Where to watch it: Vimeo, Hulu
3. Ice Merchants
Such a beautiful and emotional experience. I would say that this film demonstrates that less is more, but really, it demonstrates that the illusion of less is more. In reality, this film is teaming with detail, from the beautifully textured ice and misty landscape below, to the subtle indications of the characters’ recently experienced loss.
I was so entranced by the visual beauty and surrealist elements of this film, it took me a while to grasp its actual storyline: subtle clues, presented by a yellow mug, indicate the loss of the ice merchant’s wife and the mother of his son, and the cold world in which they live comes to represent their grief.
Without giving much away, the film ends with a view of a spring landscape, representing the eventual thaw of this grief as father and son begin to heal.
Where to watch: YouTube
4. The Flying Sailor
This beautiful and strange animation is based off of a true story, in which a sailor was flung 2 kilometers (1.2 miles) by the Halifax explosion in 1917, and lived to tell about it.
This film is essentially the sailor’s life flashing before his eyes as he soars, naked, over the exploding landscape. We get to know his character through the blink-and-you-miss-it moments that we witness of his life.
My favorite moment of the film was when he lights a cigarette at the same instant a ship in the harbor (unbeknownst to him, full of dynamite) catches fire. His – and our – quiet shock as we realize what we’re looking at is haunting. He even steps on the match, as if in a subconscious effort to put out the blaze, just as the contents of the ship explodes and nearly ends his life.
Where to watch it: YouTube
5. An Ostrich Told Me The World Is Fake and I Think I Believe It
Just because I rank this film last doesn’t mean it isn’t good. It’s incredibly good, and an inventive way to portray a character’s existential crisis through a stop-motion medium.
Ultimately, this is a story about a man realizing how meaningless his life has become while working at an unfulfilling office job. But that makes the film sound way more mundane than it actually is. The way in which this existential crisis is portrayed is through the main character realizing that he and his fellow workers are all stop-motion puppets, after he is visited by the titular ostrich.
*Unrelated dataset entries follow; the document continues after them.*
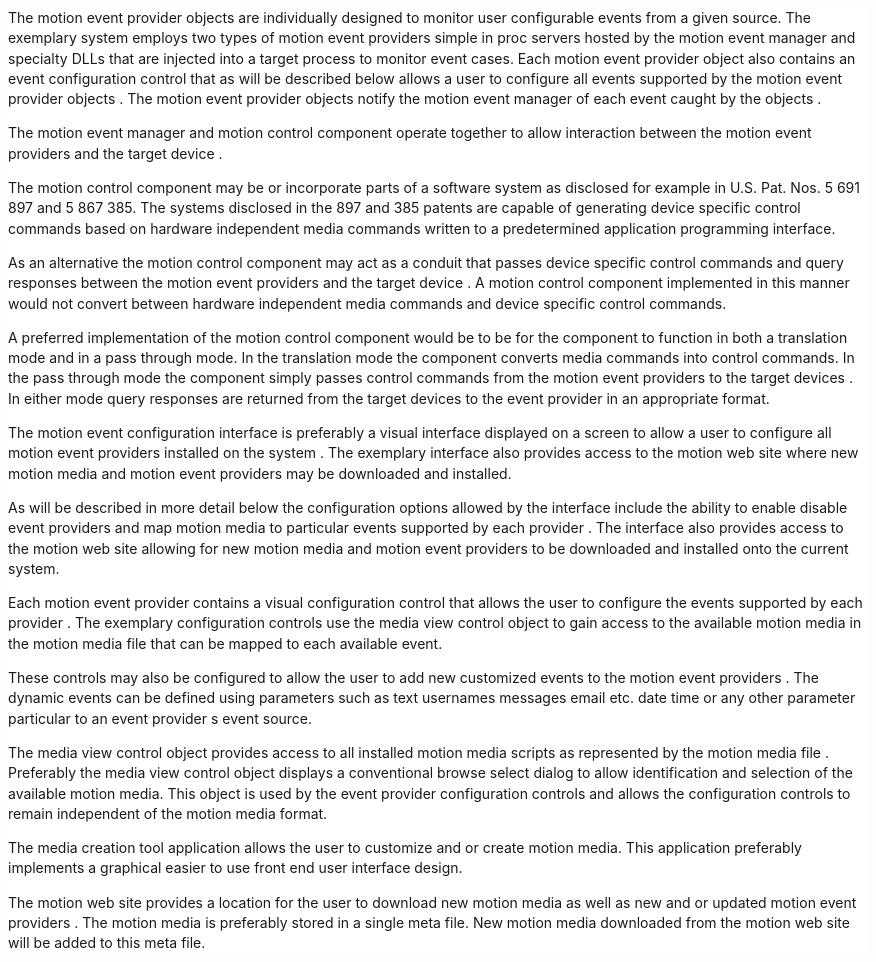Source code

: The motion event provider objects are individually designed to monitor user configurable events from a given source. The exemplary system employs two types of motion event providers simple in proc servers hosted by the motion event manager and specialty DLLs that are injected into a target process to monitor event cases. Each motion event provider object also contains an event configuration control that as will be described below allows a user to configure all events supported by the motion event provider objects . The motion event provider objects notify the motion event manager of each event caught by the objects .

The motion event manager and motion control component operate together to allow interaction between the motion event providers and the target device .

The motion control component may be or incorporate parts of a software system as disclosed for example in U.S. Pat. Nos. 5 691 897 and 5 867 385. The systems disclosed in the 897 and 385 patents are capable of generating device specific control commands based on hardware independent media commands written to a predetermined application programming interface.

As an alternative the motion control component may act as a conduit that passes device specific control commands and query responses between the motion event providers and the target device . A motion control component implemented in this manner would not convert between hardware independent media commands and device specific control commands.

A preferred implementation of the motion control component would be to be for the component to function in both a translation mode and in a pass through mode. In the translation mode the component converts media commands into control commands. In the pass through mode the component simply passes control commands from the motion event providers to the target devices . In either mode query responses are returned from the target devices to the event provider in an appropriate format.

The motion event configuration interface is preferably a visual interface displayed on a screen to allow a user to configure all motion event providers installed on the system . The exemplary interface also provides access to the motion web site where new motion media and motion event providers may be downloaded and installed.

As will be described in more detail below the configuration options allowed by the interface include the ability to enable disable event providers and map motion media to particular events supported by each provider . The interface also provides access to the motion web site allowing for new motion media and motion event providers to be downloaded and installed onto the current system.

Each motion event provider contains a visual configuration control that allows the user to configure the events supported by each provider . The exemplary configuration controls use the media view control object to gain access to the available motion media in the motion media file that can be mapped to each available event.

These controls may also be configured to allow the user to add new customized events to the motion event providers . The dynamic events can be defined using parameters such as text usernames messages email etc. date time or any other parameter particular to an event provider s event source.

The media view control object provides access to all installed motion media scripts as represented by the motion media file . Preferably the media view control object displays a conventional browse select dialog to allow identification and selection of the available motion media. This object is used by the event provider configuration controls and allows the configuration controls to remain independent of the motion media format.

The media creation tool application allows the user to customize and or create motion media. This application preferably implements a graphical easier to use front end user interface design.

The motion web site provides a location for the user to download new motion media as well as new and or updated motion event providers . The motion media is preferably stored in a single meta file. New motion media downloaded from the motion web site will be added to this meta file.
And I do like it a great deal, but the reason for it subjectively ranking below the other films is the simple fact that the other films left me with a more positive emotional feeling. This one…is kind of terrifying.
I wonder if the director was inspired by the 1965 stop motion The Hand, in which a gloved human hand is used as a source of horror in the world of a stop motion puppet. In a similar manner, human hands look uncanny in this film when contrasted with the main character and his puppet world.
Anyway, go watch it and have an existential crisis of your own. I recommend it.
Where to watch it: Vimeo
Have you seen the animated shorts? Let me know your personal ranking!